• _Task description_: Every line that contains the word "forEach" should be copied from the records below.

• _Data shown_:
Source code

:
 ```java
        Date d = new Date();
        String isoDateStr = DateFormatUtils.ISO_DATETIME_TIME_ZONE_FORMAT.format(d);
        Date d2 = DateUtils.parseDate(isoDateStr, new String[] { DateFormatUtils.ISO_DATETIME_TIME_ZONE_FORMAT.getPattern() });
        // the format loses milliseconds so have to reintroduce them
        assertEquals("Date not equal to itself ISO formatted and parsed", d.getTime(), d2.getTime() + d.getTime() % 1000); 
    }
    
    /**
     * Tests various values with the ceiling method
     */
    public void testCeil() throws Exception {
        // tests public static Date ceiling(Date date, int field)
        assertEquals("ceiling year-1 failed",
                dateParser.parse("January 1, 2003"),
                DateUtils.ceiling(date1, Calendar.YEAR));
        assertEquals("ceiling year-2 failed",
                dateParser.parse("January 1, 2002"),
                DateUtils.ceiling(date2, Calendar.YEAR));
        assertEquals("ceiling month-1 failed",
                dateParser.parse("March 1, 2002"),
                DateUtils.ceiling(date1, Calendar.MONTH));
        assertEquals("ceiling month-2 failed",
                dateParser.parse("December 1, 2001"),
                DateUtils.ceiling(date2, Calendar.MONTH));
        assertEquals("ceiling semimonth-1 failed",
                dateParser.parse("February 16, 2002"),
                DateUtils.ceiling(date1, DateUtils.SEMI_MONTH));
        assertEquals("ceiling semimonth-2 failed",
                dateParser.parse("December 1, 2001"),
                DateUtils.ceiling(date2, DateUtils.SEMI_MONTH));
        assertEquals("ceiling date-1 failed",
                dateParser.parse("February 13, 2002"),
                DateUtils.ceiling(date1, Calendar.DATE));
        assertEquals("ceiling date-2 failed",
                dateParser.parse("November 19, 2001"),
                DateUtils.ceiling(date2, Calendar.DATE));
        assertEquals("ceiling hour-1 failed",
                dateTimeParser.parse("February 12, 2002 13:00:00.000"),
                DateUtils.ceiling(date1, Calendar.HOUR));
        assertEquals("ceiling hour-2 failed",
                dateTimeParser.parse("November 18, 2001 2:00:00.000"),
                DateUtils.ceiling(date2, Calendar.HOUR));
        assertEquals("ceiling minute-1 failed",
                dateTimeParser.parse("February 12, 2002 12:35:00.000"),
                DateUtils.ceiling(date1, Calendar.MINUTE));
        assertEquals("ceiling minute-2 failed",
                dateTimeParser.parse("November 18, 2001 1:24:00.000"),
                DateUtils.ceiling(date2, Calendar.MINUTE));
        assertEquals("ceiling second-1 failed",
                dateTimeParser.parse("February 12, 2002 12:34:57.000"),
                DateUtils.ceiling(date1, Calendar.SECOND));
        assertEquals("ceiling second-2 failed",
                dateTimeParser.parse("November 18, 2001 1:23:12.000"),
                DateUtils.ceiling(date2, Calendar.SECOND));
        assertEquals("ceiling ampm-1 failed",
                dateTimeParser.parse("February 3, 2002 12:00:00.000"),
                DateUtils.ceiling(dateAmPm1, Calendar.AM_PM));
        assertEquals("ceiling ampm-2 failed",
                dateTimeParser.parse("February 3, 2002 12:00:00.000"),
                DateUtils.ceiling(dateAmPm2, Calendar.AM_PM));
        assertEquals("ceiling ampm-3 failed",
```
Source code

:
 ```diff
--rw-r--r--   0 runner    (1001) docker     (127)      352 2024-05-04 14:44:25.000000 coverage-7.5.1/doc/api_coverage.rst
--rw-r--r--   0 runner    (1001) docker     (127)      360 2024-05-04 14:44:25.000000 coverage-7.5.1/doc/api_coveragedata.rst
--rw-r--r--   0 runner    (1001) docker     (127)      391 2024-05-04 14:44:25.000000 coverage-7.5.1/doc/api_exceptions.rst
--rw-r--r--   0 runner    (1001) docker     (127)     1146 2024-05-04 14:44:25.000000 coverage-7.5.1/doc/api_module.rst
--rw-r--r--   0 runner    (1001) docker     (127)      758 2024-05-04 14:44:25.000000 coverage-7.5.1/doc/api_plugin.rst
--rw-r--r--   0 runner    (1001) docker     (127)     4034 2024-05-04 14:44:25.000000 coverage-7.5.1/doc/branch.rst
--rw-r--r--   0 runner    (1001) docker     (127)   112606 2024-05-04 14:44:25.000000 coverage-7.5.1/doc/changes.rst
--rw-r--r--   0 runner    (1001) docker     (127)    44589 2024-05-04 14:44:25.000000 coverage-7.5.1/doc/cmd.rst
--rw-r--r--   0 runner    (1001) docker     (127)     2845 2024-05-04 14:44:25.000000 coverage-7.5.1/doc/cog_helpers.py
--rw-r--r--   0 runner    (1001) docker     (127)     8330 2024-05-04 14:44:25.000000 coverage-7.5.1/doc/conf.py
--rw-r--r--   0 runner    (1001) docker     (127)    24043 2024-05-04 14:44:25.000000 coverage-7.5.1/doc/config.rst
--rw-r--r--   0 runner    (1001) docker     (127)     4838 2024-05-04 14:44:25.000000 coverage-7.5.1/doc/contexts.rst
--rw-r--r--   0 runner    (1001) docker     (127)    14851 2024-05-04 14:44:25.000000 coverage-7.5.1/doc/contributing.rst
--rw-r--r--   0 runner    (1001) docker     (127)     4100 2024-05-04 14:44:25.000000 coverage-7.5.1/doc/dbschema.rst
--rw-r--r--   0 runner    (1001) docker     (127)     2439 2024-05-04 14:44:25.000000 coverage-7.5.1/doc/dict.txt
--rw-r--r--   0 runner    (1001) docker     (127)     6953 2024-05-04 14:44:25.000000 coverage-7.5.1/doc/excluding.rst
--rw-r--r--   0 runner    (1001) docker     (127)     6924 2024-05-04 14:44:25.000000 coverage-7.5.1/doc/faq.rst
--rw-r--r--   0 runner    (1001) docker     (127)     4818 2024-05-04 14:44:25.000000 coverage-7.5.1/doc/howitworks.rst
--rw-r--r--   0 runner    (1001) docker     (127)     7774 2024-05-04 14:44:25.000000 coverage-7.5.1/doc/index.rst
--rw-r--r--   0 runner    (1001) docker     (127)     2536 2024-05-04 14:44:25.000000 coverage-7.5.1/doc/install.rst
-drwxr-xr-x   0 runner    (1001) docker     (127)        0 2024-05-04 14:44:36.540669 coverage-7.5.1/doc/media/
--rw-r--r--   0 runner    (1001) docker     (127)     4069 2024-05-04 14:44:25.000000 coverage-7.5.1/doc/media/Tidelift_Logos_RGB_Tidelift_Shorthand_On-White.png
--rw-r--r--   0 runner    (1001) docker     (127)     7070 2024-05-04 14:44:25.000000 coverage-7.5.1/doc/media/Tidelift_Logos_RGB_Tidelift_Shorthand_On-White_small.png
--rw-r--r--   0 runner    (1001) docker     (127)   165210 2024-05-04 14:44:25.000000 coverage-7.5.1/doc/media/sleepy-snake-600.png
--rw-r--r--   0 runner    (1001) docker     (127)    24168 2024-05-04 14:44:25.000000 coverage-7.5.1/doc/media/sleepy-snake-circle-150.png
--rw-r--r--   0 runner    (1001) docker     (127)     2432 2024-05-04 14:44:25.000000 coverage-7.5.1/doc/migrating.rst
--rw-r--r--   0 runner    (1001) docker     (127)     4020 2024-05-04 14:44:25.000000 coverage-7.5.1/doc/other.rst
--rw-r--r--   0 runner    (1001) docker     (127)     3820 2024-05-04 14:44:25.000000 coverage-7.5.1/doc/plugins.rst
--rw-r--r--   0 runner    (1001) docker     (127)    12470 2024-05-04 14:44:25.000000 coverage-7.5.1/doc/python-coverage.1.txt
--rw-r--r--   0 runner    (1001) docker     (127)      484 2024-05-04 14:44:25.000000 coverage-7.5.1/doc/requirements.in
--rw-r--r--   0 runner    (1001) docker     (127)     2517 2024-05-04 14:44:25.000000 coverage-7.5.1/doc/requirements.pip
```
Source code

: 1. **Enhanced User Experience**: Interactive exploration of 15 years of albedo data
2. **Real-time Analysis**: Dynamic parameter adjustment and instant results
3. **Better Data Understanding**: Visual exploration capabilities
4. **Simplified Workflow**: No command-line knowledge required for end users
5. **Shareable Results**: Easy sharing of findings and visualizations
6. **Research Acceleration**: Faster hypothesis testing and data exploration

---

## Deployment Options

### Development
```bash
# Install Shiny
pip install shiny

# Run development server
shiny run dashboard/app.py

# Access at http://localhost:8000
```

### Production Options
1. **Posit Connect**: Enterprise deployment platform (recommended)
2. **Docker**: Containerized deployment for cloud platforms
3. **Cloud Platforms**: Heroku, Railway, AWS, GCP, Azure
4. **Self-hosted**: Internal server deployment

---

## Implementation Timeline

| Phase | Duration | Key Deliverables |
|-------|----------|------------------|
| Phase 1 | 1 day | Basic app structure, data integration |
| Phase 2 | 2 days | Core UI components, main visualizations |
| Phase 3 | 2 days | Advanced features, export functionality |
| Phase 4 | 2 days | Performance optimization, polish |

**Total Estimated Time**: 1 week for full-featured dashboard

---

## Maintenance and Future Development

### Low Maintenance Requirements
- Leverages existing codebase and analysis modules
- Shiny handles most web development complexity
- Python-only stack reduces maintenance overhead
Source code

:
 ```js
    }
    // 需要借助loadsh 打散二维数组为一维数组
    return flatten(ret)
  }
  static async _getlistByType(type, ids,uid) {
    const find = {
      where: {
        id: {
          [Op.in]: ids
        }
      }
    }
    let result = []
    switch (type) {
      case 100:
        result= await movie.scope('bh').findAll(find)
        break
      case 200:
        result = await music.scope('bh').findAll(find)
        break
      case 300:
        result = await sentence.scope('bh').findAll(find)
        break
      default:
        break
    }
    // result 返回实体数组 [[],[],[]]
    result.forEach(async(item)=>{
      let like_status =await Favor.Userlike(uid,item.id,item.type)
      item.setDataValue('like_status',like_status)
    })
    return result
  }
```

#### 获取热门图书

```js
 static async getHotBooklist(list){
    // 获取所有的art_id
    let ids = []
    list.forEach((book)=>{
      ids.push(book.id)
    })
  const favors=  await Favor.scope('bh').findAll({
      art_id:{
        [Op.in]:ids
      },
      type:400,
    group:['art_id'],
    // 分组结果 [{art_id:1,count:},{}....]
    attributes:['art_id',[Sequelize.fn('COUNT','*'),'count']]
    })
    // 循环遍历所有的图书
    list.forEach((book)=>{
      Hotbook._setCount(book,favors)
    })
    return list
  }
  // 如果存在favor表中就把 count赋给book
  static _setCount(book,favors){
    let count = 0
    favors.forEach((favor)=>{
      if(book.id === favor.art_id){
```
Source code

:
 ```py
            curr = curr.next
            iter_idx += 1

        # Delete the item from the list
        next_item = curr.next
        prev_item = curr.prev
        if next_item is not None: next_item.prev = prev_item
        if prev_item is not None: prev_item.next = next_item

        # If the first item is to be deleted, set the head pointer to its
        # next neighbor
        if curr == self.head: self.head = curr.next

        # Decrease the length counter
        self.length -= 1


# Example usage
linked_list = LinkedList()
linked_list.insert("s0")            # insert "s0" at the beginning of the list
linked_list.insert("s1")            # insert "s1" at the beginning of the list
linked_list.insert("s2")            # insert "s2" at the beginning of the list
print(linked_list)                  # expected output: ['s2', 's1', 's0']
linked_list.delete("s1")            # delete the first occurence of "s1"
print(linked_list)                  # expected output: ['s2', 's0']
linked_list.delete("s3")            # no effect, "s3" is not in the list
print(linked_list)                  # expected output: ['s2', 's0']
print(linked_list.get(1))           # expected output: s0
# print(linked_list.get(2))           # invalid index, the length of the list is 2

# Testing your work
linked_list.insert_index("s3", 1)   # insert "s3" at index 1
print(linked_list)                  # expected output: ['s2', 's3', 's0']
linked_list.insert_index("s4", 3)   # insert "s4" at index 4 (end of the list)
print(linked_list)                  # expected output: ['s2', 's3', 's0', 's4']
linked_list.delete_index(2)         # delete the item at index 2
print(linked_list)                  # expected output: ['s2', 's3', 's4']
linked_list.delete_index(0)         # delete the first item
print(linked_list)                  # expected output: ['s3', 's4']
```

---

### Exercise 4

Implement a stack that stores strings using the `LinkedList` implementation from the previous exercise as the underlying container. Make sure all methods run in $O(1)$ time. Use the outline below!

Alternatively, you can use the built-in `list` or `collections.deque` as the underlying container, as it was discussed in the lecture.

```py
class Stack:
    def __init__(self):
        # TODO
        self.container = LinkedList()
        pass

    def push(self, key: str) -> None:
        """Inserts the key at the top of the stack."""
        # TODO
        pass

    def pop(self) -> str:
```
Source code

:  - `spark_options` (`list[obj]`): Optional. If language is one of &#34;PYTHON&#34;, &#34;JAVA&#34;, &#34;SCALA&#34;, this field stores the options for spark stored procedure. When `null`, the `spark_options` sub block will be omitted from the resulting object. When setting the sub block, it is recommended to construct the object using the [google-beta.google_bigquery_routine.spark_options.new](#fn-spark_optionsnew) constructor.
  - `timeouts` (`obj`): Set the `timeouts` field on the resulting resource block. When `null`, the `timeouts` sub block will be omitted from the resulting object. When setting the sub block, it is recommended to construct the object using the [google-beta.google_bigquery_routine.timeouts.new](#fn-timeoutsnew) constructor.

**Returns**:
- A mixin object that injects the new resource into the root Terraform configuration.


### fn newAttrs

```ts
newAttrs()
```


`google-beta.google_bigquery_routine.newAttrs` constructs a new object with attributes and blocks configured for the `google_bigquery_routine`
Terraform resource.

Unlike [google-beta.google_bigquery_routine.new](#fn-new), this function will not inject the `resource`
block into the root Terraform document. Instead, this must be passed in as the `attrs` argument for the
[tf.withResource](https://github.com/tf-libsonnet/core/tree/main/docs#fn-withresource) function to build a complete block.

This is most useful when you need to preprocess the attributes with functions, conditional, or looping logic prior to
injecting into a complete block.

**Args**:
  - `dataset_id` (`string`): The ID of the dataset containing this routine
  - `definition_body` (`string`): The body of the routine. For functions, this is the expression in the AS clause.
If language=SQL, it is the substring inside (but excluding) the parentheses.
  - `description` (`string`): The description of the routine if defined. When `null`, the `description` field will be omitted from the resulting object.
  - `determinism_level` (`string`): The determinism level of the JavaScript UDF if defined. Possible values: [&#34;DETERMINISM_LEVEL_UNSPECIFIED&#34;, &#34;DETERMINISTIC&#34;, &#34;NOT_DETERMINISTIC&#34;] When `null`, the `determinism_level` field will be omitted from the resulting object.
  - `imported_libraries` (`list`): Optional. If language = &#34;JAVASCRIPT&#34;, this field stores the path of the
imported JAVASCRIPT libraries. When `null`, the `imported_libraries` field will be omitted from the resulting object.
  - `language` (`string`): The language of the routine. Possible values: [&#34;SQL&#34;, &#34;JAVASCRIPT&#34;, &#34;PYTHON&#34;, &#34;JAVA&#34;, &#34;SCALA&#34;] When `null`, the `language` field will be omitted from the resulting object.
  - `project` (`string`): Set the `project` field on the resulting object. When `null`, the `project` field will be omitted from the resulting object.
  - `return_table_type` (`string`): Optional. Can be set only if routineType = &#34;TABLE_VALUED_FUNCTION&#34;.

• _The completed task_:
    result.forEach(async(item)=>{
    list.forEach((book)=>{
    list.forEach((book)=>{
    favors.forEach((favor)=>{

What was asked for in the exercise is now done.